Monica broke from the surface, leaning on her hiking pole, gasping. She wiped the spray from her face, turned toward the shore, and smiled with joy. Wilde and Blaze were safely on the ground, and her friend was sitting up and conscious, holding the wound above her eye as Wilde prepared a bandage.

“Thank you, Lord,” she said.

But she quickly fell to shivering from the power of the river, and sidled up to the boulder and leaned against it, shaking.

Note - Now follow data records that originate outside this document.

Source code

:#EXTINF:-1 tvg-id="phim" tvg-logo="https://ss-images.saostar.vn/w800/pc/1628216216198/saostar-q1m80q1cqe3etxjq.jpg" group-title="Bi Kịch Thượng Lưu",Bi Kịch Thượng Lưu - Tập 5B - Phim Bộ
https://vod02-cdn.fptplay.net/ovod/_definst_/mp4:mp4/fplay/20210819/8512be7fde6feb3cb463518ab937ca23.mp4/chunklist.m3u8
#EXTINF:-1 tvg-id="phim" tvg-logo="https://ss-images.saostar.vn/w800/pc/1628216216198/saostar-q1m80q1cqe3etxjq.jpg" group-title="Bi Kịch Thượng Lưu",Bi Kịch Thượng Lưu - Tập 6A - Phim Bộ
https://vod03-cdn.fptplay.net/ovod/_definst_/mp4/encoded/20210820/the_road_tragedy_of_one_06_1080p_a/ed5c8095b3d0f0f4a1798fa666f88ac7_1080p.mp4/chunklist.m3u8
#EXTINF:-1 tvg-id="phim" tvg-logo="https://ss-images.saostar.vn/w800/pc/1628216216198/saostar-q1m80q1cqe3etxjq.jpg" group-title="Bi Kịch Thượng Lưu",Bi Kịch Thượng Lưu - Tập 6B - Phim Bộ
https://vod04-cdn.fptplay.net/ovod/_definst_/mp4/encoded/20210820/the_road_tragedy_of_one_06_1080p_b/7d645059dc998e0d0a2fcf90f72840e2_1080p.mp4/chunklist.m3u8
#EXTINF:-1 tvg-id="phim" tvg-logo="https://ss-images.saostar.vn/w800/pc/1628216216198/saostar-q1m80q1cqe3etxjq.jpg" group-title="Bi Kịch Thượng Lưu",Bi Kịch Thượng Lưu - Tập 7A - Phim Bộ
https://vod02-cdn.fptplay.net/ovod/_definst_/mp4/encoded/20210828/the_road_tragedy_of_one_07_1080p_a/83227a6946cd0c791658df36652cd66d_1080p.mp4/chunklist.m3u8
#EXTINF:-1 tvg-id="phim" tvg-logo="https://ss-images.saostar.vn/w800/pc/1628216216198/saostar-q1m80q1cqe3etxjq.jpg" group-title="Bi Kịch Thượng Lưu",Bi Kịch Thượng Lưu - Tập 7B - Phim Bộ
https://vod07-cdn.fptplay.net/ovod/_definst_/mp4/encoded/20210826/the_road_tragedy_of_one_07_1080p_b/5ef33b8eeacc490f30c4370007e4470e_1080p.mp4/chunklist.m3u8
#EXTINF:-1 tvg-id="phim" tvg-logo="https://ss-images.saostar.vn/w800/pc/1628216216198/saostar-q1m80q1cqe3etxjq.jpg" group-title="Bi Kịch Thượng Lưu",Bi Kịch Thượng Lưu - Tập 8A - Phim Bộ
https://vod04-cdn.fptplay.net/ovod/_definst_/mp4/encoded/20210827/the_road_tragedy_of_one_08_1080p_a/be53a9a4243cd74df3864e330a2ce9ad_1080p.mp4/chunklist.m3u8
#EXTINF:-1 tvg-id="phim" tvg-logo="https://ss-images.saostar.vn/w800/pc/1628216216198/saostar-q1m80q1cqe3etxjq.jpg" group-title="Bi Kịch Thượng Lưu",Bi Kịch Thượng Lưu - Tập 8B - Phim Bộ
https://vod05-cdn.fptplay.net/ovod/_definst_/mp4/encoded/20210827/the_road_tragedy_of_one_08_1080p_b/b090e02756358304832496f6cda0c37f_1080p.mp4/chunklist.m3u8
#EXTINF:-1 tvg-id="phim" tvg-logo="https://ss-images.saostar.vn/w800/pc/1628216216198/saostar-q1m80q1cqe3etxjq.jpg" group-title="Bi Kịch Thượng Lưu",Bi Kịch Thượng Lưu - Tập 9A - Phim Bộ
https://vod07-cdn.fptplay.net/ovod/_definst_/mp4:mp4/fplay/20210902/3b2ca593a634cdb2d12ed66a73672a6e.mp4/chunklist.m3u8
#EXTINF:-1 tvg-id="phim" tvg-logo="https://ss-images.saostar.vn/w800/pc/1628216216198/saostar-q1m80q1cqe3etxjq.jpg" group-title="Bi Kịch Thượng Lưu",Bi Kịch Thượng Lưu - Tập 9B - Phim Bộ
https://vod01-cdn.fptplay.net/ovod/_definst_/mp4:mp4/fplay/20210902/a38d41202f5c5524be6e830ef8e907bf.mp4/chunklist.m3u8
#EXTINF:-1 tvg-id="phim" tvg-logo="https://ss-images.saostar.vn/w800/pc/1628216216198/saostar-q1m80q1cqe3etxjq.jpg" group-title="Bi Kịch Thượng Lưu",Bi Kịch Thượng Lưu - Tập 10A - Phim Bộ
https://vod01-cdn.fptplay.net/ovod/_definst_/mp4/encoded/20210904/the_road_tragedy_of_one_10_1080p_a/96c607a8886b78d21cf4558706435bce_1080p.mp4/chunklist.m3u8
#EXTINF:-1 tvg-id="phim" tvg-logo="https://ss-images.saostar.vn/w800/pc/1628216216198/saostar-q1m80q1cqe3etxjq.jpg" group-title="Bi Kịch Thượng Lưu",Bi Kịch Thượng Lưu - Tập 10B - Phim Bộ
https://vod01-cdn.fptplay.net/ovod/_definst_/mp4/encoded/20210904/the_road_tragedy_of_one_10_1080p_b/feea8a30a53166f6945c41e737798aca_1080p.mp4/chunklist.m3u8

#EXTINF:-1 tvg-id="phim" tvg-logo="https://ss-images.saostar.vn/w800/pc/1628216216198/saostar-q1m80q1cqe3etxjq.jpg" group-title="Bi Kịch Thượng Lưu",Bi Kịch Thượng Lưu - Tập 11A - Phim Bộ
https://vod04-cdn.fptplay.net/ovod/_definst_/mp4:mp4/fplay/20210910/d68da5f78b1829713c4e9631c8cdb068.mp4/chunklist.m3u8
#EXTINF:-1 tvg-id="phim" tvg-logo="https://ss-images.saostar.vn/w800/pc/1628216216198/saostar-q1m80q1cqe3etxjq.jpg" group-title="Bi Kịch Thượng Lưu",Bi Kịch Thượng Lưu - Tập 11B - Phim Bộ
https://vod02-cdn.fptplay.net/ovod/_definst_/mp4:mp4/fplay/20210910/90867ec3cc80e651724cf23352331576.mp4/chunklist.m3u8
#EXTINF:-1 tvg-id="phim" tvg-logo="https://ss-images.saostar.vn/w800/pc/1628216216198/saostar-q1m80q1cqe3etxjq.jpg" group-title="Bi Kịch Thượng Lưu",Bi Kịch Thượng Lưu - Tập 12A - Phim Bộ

“I–I’m so cold,” she moaned, her teeth chattering.

Would Wilde be able to make a second journey out here to help her? Could Blaze be left alone for that long?

The sound of the high-pitched whistle of the wire met her ears again and she lifted her trembling head to the sky. Wilde hung from the safety cable just above her. He lowered himself, crouched on the rocks, and offered a hand.

Monica took it and felt herself lifted to safety. By the time Wilde had clipped her to the cable she was crying, and she did not stop even when her feet returned to the earth.